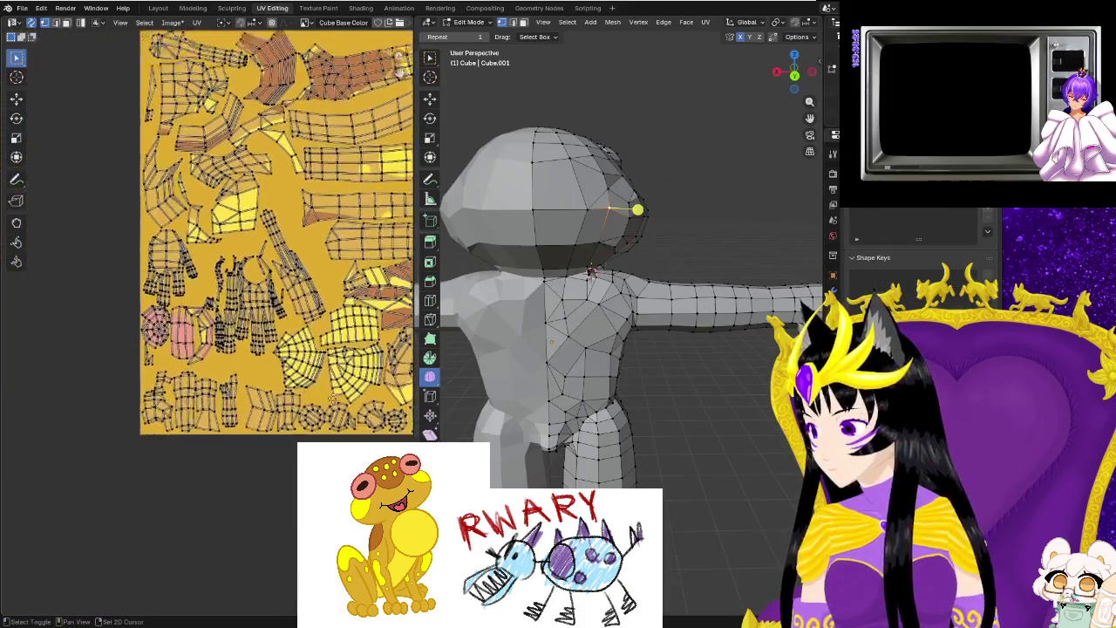
{"action": "scroll", "coordinate": [282, 380], "scroll_direction": "down", "scroll_amount": 2}
{"action": "scroll", "coordinate": [281, 380], "scroll_direction": "up", "scroll_amount": 2}
{"action": "scroll", "coordinate": [275, 357], "scroll_direction": "up", "scroll_amount": 3}
{"action": "scroll", "coordinate": [270, 336], "scroll_direction": "up", "scroll_amount": 2}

**Prompt**
Make an exact copy of the data, leaving its pictures out.

**Final answer**
{"action": "scroll", "coordinate": [282, 380], "scroll_direction": "down", "scroll_amount": 2}
{"action": "scroll", "coordinate": [281, 380], "scroll_direction": "up", "scroll_amount": 2}
{"action": "scroll", "coordinate": [275, 357], "scroll_direction": "up", "scroll_amount": 3}
{"action": "scroll", "coordinate": [270, 336], "scroll_direction": "up", "scroll_amount": 2}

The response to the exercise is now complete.